The Ontario government will direct the Liquor Control Board of Ontario (LCBO), one of the biggest buyers of booze in the world, to pull Russian alcohol from its shelves in response to the country's invasion of Ukraine.

Ontario Finance Minister Peter Bethlenfalvy said in a statement posted to Twitter that the provincial government will direct the LCBO to withdraw all products produced in Russia from store shelves.

"Ontario joins Canada's allies in condemning the Russian government's act of aggression against the Ukrainian people," he said.

According to the LCBO website's product listings, the crown corporation sells seven spirits that are under the "Russia" category (including Russian Standard Vodka, Russian Standard Gold Vodka, Beluga Russian Luxury Vodka, Legend of Kremlin Vodka and Nemiroff Cranberry Brandy) and one beer (Baltika).

The decision came after the Ontario Liberals called on the LCBO to pull Russian alcohol from its shelves in response to the attack on Ukraine.

Ontario Liberal Leader Steven Del Duca wrote in a letter to LCBO chief executive George Soleas urging the crown corporation to halt commerce with Russia until it withdraws its troops from Ukraine.

"I urge you to remove all Russian-made products from your shelves until this Russian aggression ends," Del Duca wrote.

"The federal government has issued sanctions. Canadian businesses are cutting ties with Russian companies. It's time for Ontario to stand up to Russia and do more."

Ontario Premier Doug Ford confirmed earlier Friday afternoon that the government was considering a ban on Russian products at the LCBO.

"It wasn't the Liberals. We were discussing this yesterday with the Finance Minister," Ford said at a press conference on Friday.

"In saying that, it's a very, very small part... What's important is making sure we expedite the process to get as many people from Ukraine that have fled to other countries, predominantly Poland, to come here and make sure that they are welcome."

The LCBO, which operates more than 660 retail stores across the province and sells alcohol from more than 80 countries, is one of the largest buyers of alcohol in the world. It reported $6.8 billion in sales in 2020, a 5.9 per cent increase from 2019, with imported spirits accounting for $1.4 billion of those sales. Net income in 2020 hit $2.4 billion, up 5.6 per cent from the previous year.

While the LCBO sells several Russian spirit brands, the country is not in the top 10 for spirit sales by value, according to the crown corporation's 2020 annual report.

The LCBO has not responded to a request for comment.

The Ontario Liberal Party is not alone in its call to pull Russian booze off liquor store shelves.

Paul St-Pierre Plamondon, the head of the Parti Quebecois, urged the Quebec provincial government's Société des alcools du Québec (SAQ) to boycott Russian products in response to the attacks on Ukraine.

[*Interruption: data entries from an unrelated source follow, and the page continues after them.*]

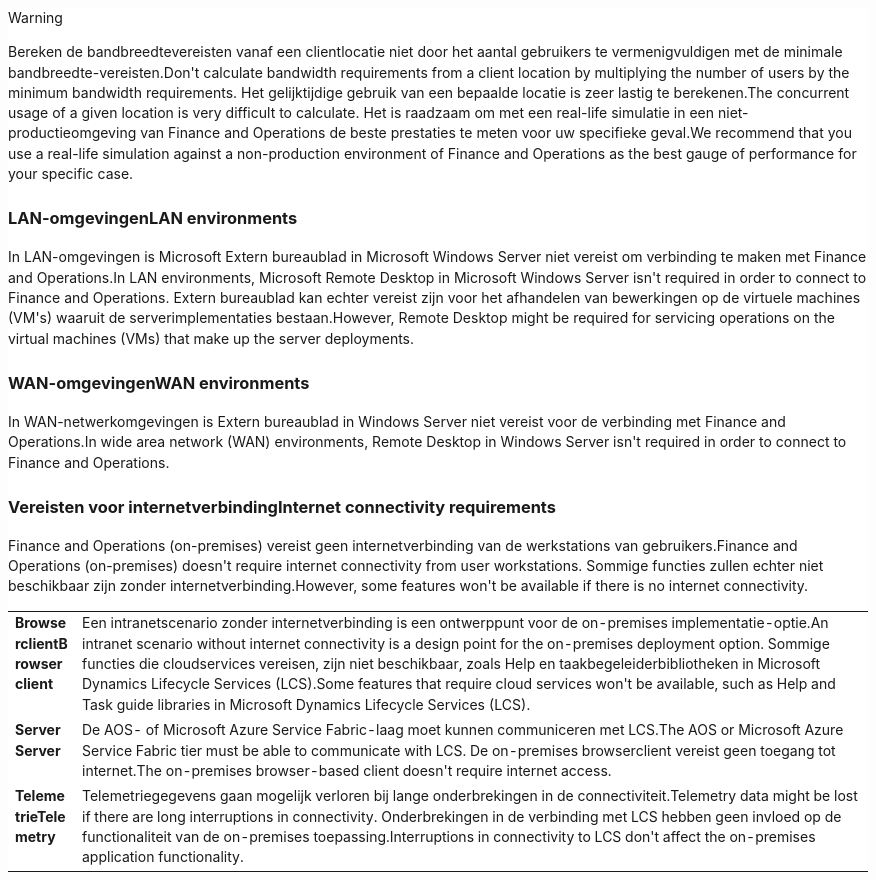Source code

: > [!WARNING]
> <span data-ttu-id="36822-131">Bereken de bandbreedtevereisten vanaf een clientlocatie niet door het aantal gebruikers te vermenigvuldigen met de minimale bandbreedte-vereisten.</span><span class="sxs-lookup"><span data-stu-id="36822-131">Don't calculate bandwidth requirements from a client location by multiplying the number of users by the minimum bandwidth requirements.</span></span> <span data-ttu-id="36822-132">Het gelijktijdige gebruik van een bepaalde locatie is zeer lastig te berekenen.</span><span class="sxs-lookup"><span data-stu-id="36822-132">The concurrent usage of a given location is very difficult to calculate.</span></span> <span data-ttu-id="36822-133">Het is raadzaam om met een real-life simulatie in een niet-productieomgeving van Finance and Operations de beste prestaties te meten voor uw specifieke geval.</span><span class="sxs-lookup"><span data-stu-id="36822-133">We recommend that you use a real-life simulation against a non-production environment of Finance and Operations as the best gauge of performance for your specific case.</span></span> 

### <a name="lan-environments"></a><span data-ttu-id="36822-134">LAN-omgevingen</span><span class="sxs-lookup"><span data-stu-id="36822-134">LAN environments</span></span>
<span data-ttu-id="36822-135">In LAN-omgevingen is Microsoft Extern bureaublad in Microsoft Windows Server niet vereist om verbinding te maken met Finance and Operations.</span><span class="sxs-lookup"><span data-stu-id="36822-135">In LAN environments, Microsoft Remote Desktop in Microsoft Windows Server isn't required in order to connect to Finance and Operations.</span></span> <span data-ttu-id="36822-136">Extern bureaublad kan echter vereist zijn voor het afhandelen van bewerkingen op de virtuele machines (VM's) waaruit de serverimplementaties bestaan.</span><span class="sxs-lookup"><span data-stu-id="36822-136">However, Remote Desktop might be required for servicing operations on the virtual machines (VMs) that make up the server deployments.</span></span>

### <a name="wan-environments"></a><span data-ttu-id="36822-137">WAN-omgevingen</span><span class="sxs-lookup"><span data-stu-id="36822-137">WAN environments</span></span>
<span data-ttu-id="36822-138">In WAN-netwerkomgevingen is Extern bureaublad in Windows Server niet vereist voor de verbinding met Finance and Operations.</span><span class="sxs-lookup"><span data-stu-id="36822-138">In wide area network (WAN) environments, Remote Desktop in Windows Server isn't required in order to connect to Finance and Operations.</span></span>

### <a name="internet-connectivity-requirements"></a><span data-ttu-id="36822-139">Vereisten voor internetverbinding</span><span class="sxs-lookup"><span data-stu-id="36822-139">Internet connectivity requirements</span></span>
<span data-ttu-id="36822-140">Finance and Operations (on-premises) vereist geen internetverbinding van de werkstations van gebruikers.</span><span class="sxs-lookup"><span data-stu-id="36822-140">Finance and Operations (on-premises) doesn't require internet connectivity from user workstations.</span></span> <span data-ttu-id="36822-141">Sommige functies zullen echter niet beschikbaar zijn zonder internetverbinding.</span><span class="sxs-lookup"><span data-stu-id="36822-141">However, some features won't be available if there is no internet connectivity.</span></span>

|                    |   |
|--------------------|---|
| <span data-ttu-id="36822-142">**Browserclient**</span><span class="sxs-lookup"><span data-stu-id="36822-142">**Browser client**</span></span> | <span data-ttu-id="36822-143">Een intranetscenario zonder internetverbinding is een ontwerppunt voor de on-premises implementatie-optie.</span><span class="sxs-lookup"><span data-stu-id="36822-143">An intranet scenario without internet connectivity is a design point for the on-premises deployment option.</span></span> <span data-ttu-id="36822-144">Sommige functies die cloudservices vereisen, zijn niet beschikbaar, zoals Help en taakbegeleiderbibliotheken in Microsoft Dynamics Lifecycle Services (LCS).</span><span class="sxs-lookup"><span data-stu-id="36822-144">Some features that require cloud services won't be available, such as Help and Task guide libraries in Microsoft Dynamics Lifecycle Services (LCS).</span></span> |
| <span data-ttu-id="36822-145">**Server**</span><span class="sxs-lookup"><span data-stu-id="36822-145">**Server**</span></span>         | <span data-ttu-id="36822-146">De AOS- of Microsoft Azure Service Fabric-laag moet kunnen communiceren met LCS.</span><span class="sxs-lookup"><span data-stu-id="36822-146">The AOS or Microsoft Azure Service Fabric tier must be able to communicate with LCS.</span></span> <span data-ttu-id="36822-147">De on-premises browserclient vereist geen toegang tot internet.</span><span class="sxs-lookup"><span data-stu-id="36822-147">The on-premises browser-based client doesn't require internet access.</span></span> |
| <span data-ttu-id="36822-148">**Telemetrie**</span><span class="sxs-lookup"><span data-stu-id="36822-148">**Telemetry**</span></span>      | <span data-ttu-id="36822-149">Telemetriegegevens gaan mogelijk verloren bij lange onderbrekingen in de connectiviteit.</span><span class="sxs-lookup"><span data-stu-id="36822-149">Telemetry data might be lost if there are long interruptions in connectivity.</span></span> <span data-ttu-id="36822-150">Onderbrekingen in de verbinding met LCS hebben geen invloed op de functionaliteit van de on-premises toepassing.</span><span class="sxs-lookup"><span data-stu-id="36822-150">Interruptions in connectivity to LCS don't affect the on-premises application functionality.</span></span> |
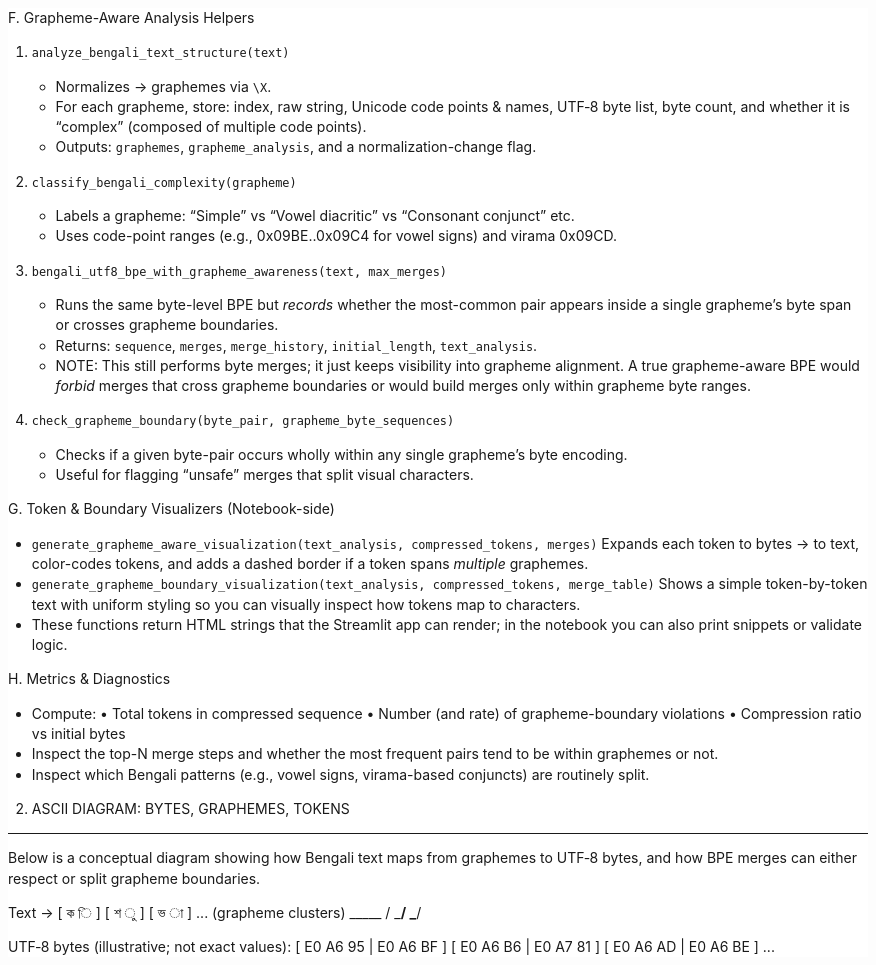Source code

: F. Grapheme-Aware Analysis Helpers
   1) `analyze_bengali_text_structure(text)`
      - Normalizes → graphemes via `\X`.
      - For each grapheme, store:
          index, raw string, Unicode code points & names, UTF‑8 byte list, byte count,
          and whether it is “complex” (composed of multiple code points).
      - Outputs: `graphemes`, `grapheme_analysis`, and a normalization-change flag.

   2) `classify_bengali_complexity(grapheme)`
      - Labels a grapheme: “Simple” vs “Vowel diacritic” vs “Consonant conjunct” etc.
      - Uses code-point ranges (e.g., 0x09BE..0x09C4 for vowel signs) and virama 0x09CD.

   3) `bengali_utf8_bpe_with_grapheme_awareness(text, max_merges)`
      - Runs the same byte-level BPE but *records* whether the most-common pair appears inside a single grapheme’s byte span or crosses grapheme boundaries.
      - Returns: `sequence`, `merges`, `merge_history`, `initial_length`, `text_analysis`.
      - NOTE: This still performs byte merges; it just keeps visibility into grapheme alignment.
        A true grapheme-aware BPE would *forbid* merges that cross grapheme boundaries or would build merges only within grapheme byte ranges.

   4) `check_grapheme_boundary(byte_pair, grapheme_byte_sequences)`
      - Checks if a given byte-pair occurs wholly within any single grapheme’s byte encoding.
      - Useful for flagging “unsafe” merges that split visual characters.

G. Token & Boundary Visualizers (Notebook-side)
   - `generate_grapheme_aware_visualization(text_analysis, compressed_tokens, merges)`
     Expands each token to bytes → to text, color-codes tokens, and adds a dashed border if a token spans *multiple* graphemes.
   - `generate_grapheme_boundary_visualization(text_analysis, compressed_tokens, merge_table)`
     Shows a simple token-by-token text with uniform styling so you can visually inspect how tokens map to characters.
   - These functions return HTML strings that the Streamlit app can render; in the notebook you can also print snippets or validate logic.

H. Metrics & Diagnostics
   - Compute:
       • Total tokens in compressed sequence
       • Number (and rate) of grapheme-boundary violations
       • Compression ratio vs initial bytes
   - Inspect the top-N merge steps and whether the most frequent pairs tend to be within graphemes or not.
   - Inspect which Bengali patterns (e.g., vowel signs, virama-based conjuncts) are routinely split.


2) ASCII DIAGRAM: BYTES, GRAPHEMES, TOKENS
------------------------------------------
Below is a conceptual diagram showing how Bengali text maps from graphemes to UTF‑8 bytes, and how BPE merges can either respect or split grapheme boundaries.

Text  →  [  ক   ি  ] [  শ  ু  ] [  ভ  া  ]  ...   (grapheme clusters)
           \_____ /    \_____/     \_____/

UTF‑8 bytes (illustrative; not exact values):
[ E0 A6 95 | E0 A6 BF ] [ E0 A6 B6 | E0 A7 81 ] [ E0 A6 AD | E0 A6 BE ] ...
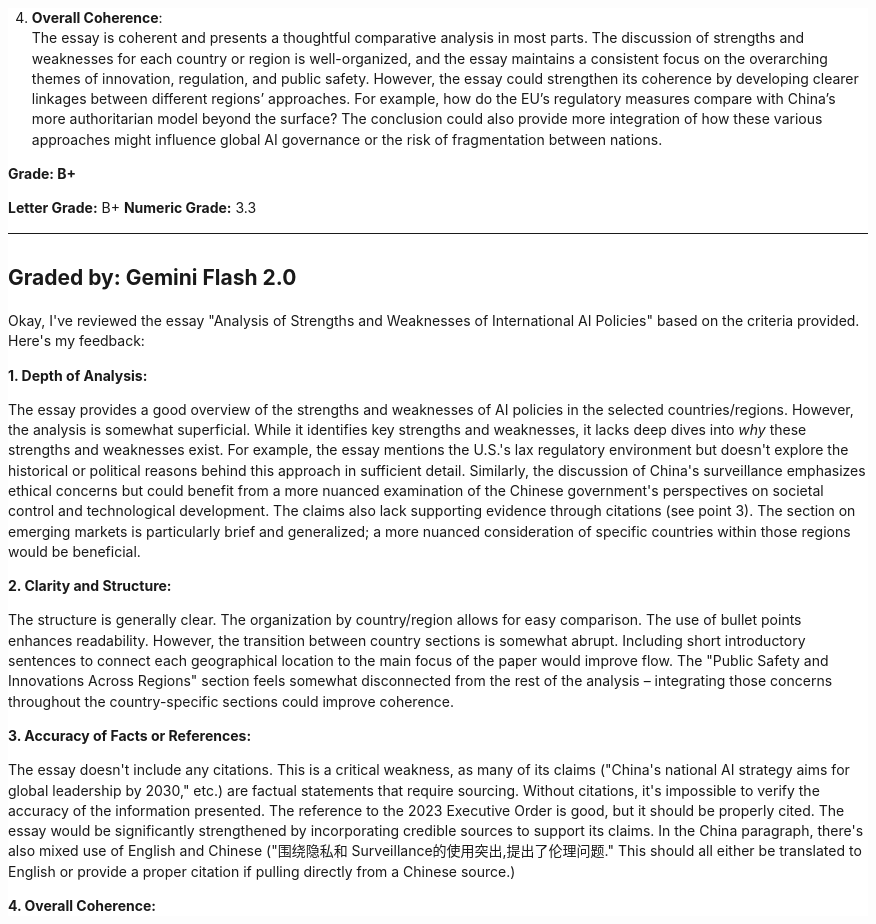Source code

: 4) **Overall Coherence**:  
The essay is coherent and presents a thoughtful comparative analysis in most parts. The discussion of strengths and weaknesses for each country or region is well-organized, and the essay maintains a consistent focus on the overarching themes of innovation, regulation, and public safety. However, the essay could strengthen its coherence by developing clearer linkages between different regions’ approaches. For example, how do the EU’s regulatory measures compare with China’s more authoritarian model beyond the surface? The conclusion could also provide more integration of how these various approaches might influence global AI governance or the risk of fragmentation between nations.

**Grade: B+**

**Letter Grade:** B+
**Numeric Grade:** 3.3

---

## Graded by: Gemini Flash 2.0

Okay, I've reviewed the essay "Analysis of Strengths and Weaknesses of International AI Policies" based on the criteria provided. Here's my feedback:

**1. Depth of Analysis:**

The essay provides a good overview of the strengths and weaknesses of AI policies in the selected countries/regions. However, the analysis is somewhat superficial. While it identifies key strengths and weaknesses, it lacks deep dives into *why* these strengths and weaknesses exist. For example, the essay mentions the U.S.'s lax regulatory environment but doesn't explore the historical or political reasons behind this approach in sufficient detail. Similarly, the discussion of China's surveillance emphasizes ethical concerns but could benefit from a more nuanced examination of the Chinese government's perspectives on societal control and technological development. The claims also lack supporting evidence through citations (see point 3). The section on emerging markets is particularly brief and generalized; a more nuanced consideration of specific countries within those regions would be beneficial.

**2. Clarity and Structure:**

The structure is generally clear. The organization by country/region allows for easy comparison. The use of bullet points enhances readability. However, the transition between country sections is somewhat abrupt. Including short introductory sentences to connect each geographical location to the main focus of the paper would improve flow. The "Public Safety and Innovations Across Regions" section feels somewhat disconnected from the rest of the analysis – integrating those concerns throughout the country-specific sections could improve coherence.

**3. Accuracy of Facts or References:**

The essay doesn't include any citations. This is a critical weakness, as many of its claims ("China's national AI strategy aims for global leadership by 2030," etc.) are factual statements that require sourcing. Without citations, it's impossible to verify the accuracy of the information presented. The reference to the 2023 Executive Order is good, but it should be properly cited. The essay would be significantly strengthened by incorporating credible sources to support its claims. In the China paragraph, there's also mixed use of English and Chinese ("围绕隐私和 Surveillance的使用突出,提出了伦理问题." This should all either be translated to English or provide a proper citation if pulling directly from a Chinese source.)

**4. Overall Coherence:**
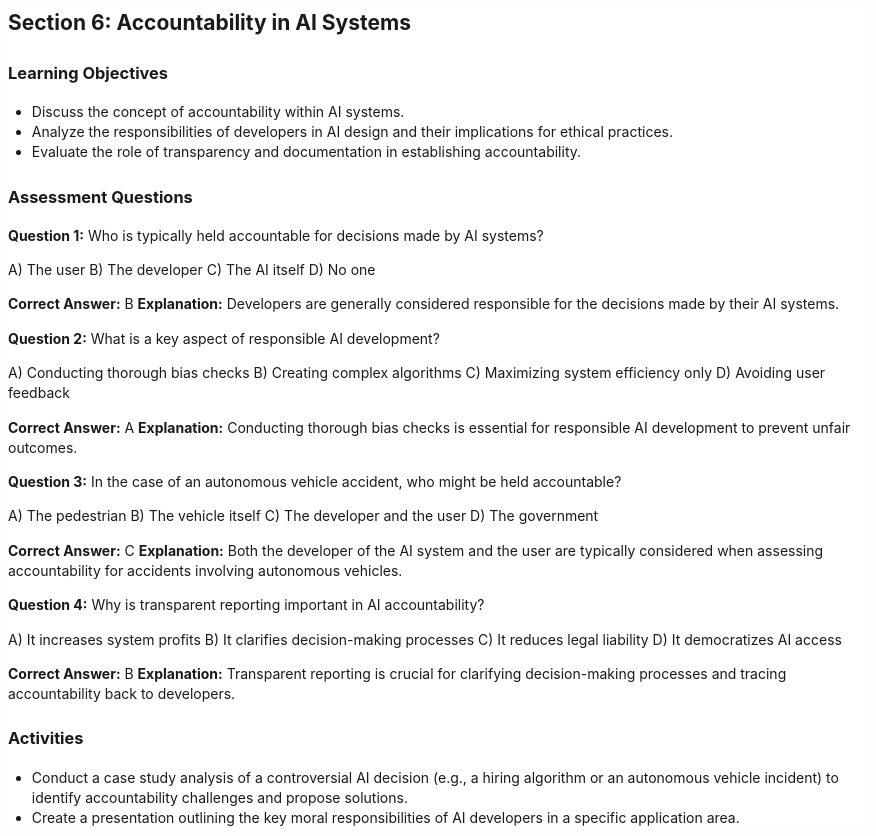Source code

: 
## Section 6: Accountability in AI Systems

### Learning Objectives
- Discuss the concept of accountability within AI systems.
- Analyze the responsibilities of developers in AI design and their implications for ethical practices.
- Evaluate the role of transparency and documentation in establishing accountability.

### Assessment Questions

**Question 1:** Who is typically held accountable for decisions made by AI systems?

  A) The user
  B) The developer
  C) The AI itself
  D) No one

**Correct Answer:** B
**Explanation:** Developers are generally considered responsible for the decisions made by their AI systems.

**Question 2:** What is a key aspect of responsible AI development?

  A) Conducting thorough bias checks
  B) Creating complex algorithms
  C) Maximizing system efficiency only
  D) Avoiding user feedback

**Correct Answer:** A
**Explanation:** Conducting thorough bias checks is essential for responsible AI development to prevent unfair outcomes.

**Question 3:** In the case of an autonomous vehicle accident, who might be held accountable?

  A) The pedestrian
  B) The vehicle itself
  C) The developer and the user
  D) The government

**Correct Answer:** C
**Explanation:** Both the developer of the AI system and the user are typically considered when assessing accountability for accidents involving autonomous vehicles.

**Question 4:** Why is transparent reporting important in AI accountability?

  A) It increases system profits
  B) It clarifies decision-making processes
  C) It reduces legal liability
  D) It democratizes AI access

**Correct Answer:** B
**Explanation:** Transparent reporting is crucial for clarifying decision-making processes and tracing accountability back to developers.

### Activities
- Conduct a case study analysis of a controversial AI decision (e.g., a hiring algorithm or an autonomous vehicle incident) to identify accountability challenges and propose solutions.
- Create a presentation outlining the key moral responsibilities of AI developers in a specific application area.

The Manitoba Liquor Mart, which operates 63 retail locations throughout the province, says on Twitter that it has pulled the only two products it sells that come from Russia, including Russian Standard Vodka and Baltika beer.

But it is unclear what impact a boycott would have on Russian producers.

In 2013, many bars in North America launched a boycott of Russian alcohol in response to the country's crackdown on the gay community. However, the boycott, which targeted Stolichnaya vodka, ended up impacting a Latvian distiller, according to a report from the Associated Press.

On Thursday, the federal government unveiled a new package of sanctions against Russia in response to its invasion of Ukraine. Ottawa says it will cancel all export permits to Russia, impacting $700 million worth of permits in a move that will hit the aerospace, technology and minerals sectors.